Enfin, le travail miniature ajoute une difficulté supplémentaire : une technique conçue pour des objets grandeur nature doit souvent être adaptée ou entièrement repensée à petite échelle.

Les techniques anciennes : Les problèmes liés aux sources

Les connaissances sur les techniques anciennes reposent souvent sur des documents rares, incomplets ou difficiles à interpréter :

manuscrits ;

gravures ;

récits historiques ;

représentations artistiques.

Une grande partie des savoir-faire se transmettait oralement et n’a laissé aucune trace écrite.

Certaines illustrations anciennes sont davantage symboliques que techniques, ce qui peut entraîner des erreurs d’interprétation lors des tentatives de reconstitution.

Enfin, certains procédés étaient volontairement gardés secrets par les artisans et les corporations.
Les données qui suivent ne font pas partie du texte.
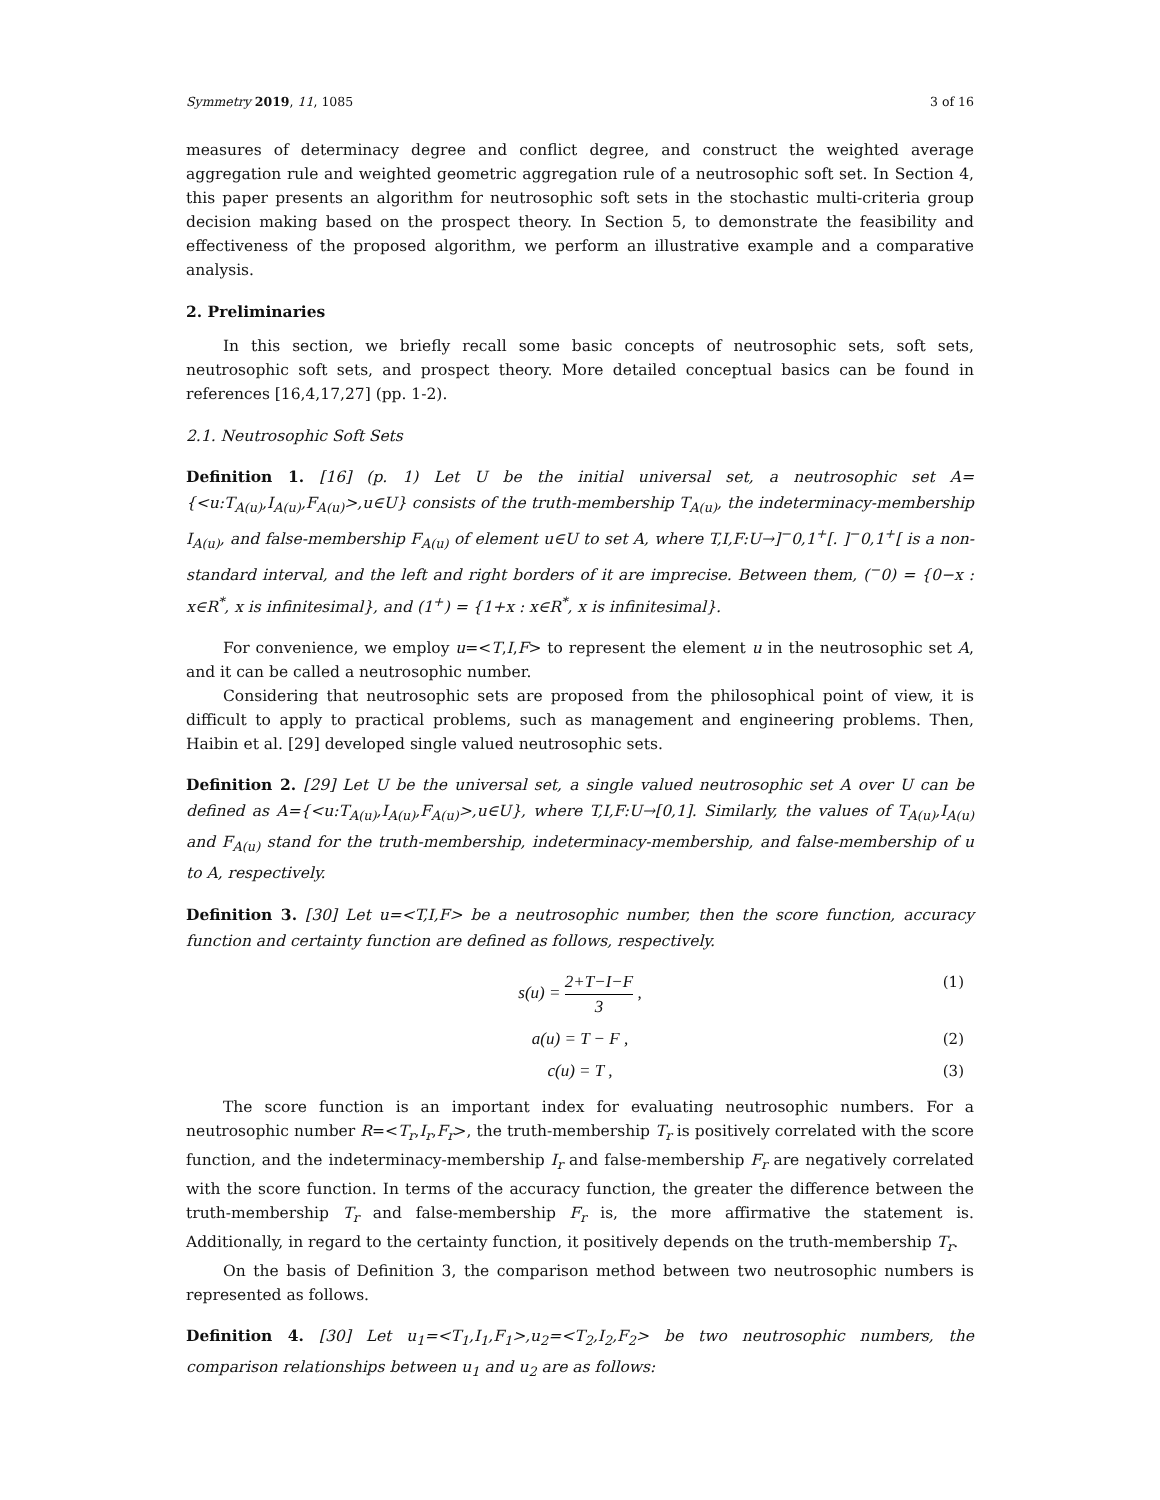Symmetry 2019, 11, 1085 3 of 16
measures of determinacy degree and conflict degree, and construct the weighted average aggregation rule and weighted geometric aggregation rule of a neutrosophic soft set. In Section 4, this paper presents an algorithm for neutrosophic soft sets in the stochastic multi-criteria group decision making based on the prospect theory. In Section 5, to demonstrate the feasibility and effectiveness of the proposed algorithm, we perform an illustrative example and a comparative analysis.
2. Preliminaries
In this section, we briefly recall some basic concepts of neutrosophic sets, soft sets, neutrosophic soft sets, and prospect theory. More detailed conceptual basics can be found in references [16,4,17,27] (pp. 1-2).
2.1. Neutrosophic Soft Sets
Definition 1. [16] (p. 1) Let U be the initial universal set, a neutrosophic set A={<u:T<sub>A(u)</sub>,I<sub>A(u)</sub>,F<sub>A(u)</sub>>,u∈U} consists of the truth-membership T<sub>A(u)</sub>, the indeterminacy-membership I<sub>A(u)</sub>, and false-membership F<sub>A(u)</sub> of element u∈U to set A, where T,I,F:U→]<sup>−</sup>0,1<sup>+</sup>[. ]<sup>−</sup>0,1<sup>+</sup>[ is a non-standard interval, and the left and right borders of it are imprecise. Between them, (<sup>−</sup>0) = {0−x : x∈R<sup>*</sup>, x is infinitesimal}, and (1<sup>+</sup>) = {1+x : x∈R<sup>*</sup>, x is infinitesimal}.
For convenience, we employ u=<T,I,F> to represent the element u in the neutrosophic set A, and it can be called a neutrosophic number.
Considering that neutrosophic sets are proposed from the philosophical point of view, it is difficult to apply to practical problems, such as management and engineering problems. Then, Haibin et al. [29] developed single valued neutrosophic sets.
Definition 2. [29] Let U be the universal set, a single valued neutrosophic set A over U can be defined as A={<u:T<sub>A(u)</sub>,I<sub>A(u)</sub>,F<sub>A(u)</sub>>,u∈U}, where T,I,F:U→[0,1]. Similarly, the values of T<sub>A(u)</sub>,I<sub>A(u)</sub> and F<sub>A(u)</sub> stand for the truth-membership, indeterminacy-membership, and false-membership of u to A, respectively.
Definition 3. [30] Let u=<T,I,F> be a neutrosophic number, then the score function, accuracy function and certainty function are defined as follows, respectively.
s(u) = 2+T−I−F 3 , (1)
a(u) = T − F , (2)
c(u) = T , (3)
The score function is an important index for evaluating neutrosophic numbers. For a neutrosophic number R=<T<sub>r</sub>,I<sub>r</sub>,F<sub>r</sub>>, the truth-membership T<sub>r</sub> is positively correlated with the score function, and the indeterminacy-membership I<sub>r</sub> and false-membership F<sub>r</sub> are negatively correlated with the score function. In terms of the accuracy function, the greater the difference between the truth-membership T<sub>r</sub> and false-membership F<sub>r</sub> is, the more affirmative the statement is. Additionally, in regard to the certainty function, it positively depends on the truth-membership T<sub>r</sub>.
On the basis of Definition 3, the comparison method between two neutrosophic numbers is represented as follows.
Definition 4. [30] Let u<sub>1</sub>=<T<sub>1</sub>,I<sub>1</sub>,F<sub>1</sub>>,u<sub>2</sub>=<T<sub>2</sub>,I<sub>2</sub>,F<sub>2</sub>> be two neutrosophic numbers, the comparison relationships between u<sub>1</sub> and u<sub>2</sub> are as follows:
Pourquoi poursuivre cette démarche ?

Travailler à partir des techniques antiques et médiévales ne consiste pas uniquement à reproduire un geste ancien. Il s’agit aussi d’une véritable démarche de recherche mêlant observation, expérimentation, adaptation et réflexion.

Cette approche se situe à la frontière entre l’histoire, l’artisanat, la science et l’expérimentation.

Chaque réalisation devient alors une manière de dialoguer avec le passé tout en adaptant ces savoir-faire au monde actuel.

Le travail en miniature

Le choix du travail en miniature présente de nombreux avantages.

Le principal est la réduction de l’espace nécessaire à l’atelier et aux outils. Les outils miniatures sont également plus faciles à transporter et permettent de tester des techniques tout en limitant la consommation de matériaux.

Le travail miniature offre ainsi un terrain d’expérimentation unique, où les contraintes techniques deviennent aussi une source de créativité.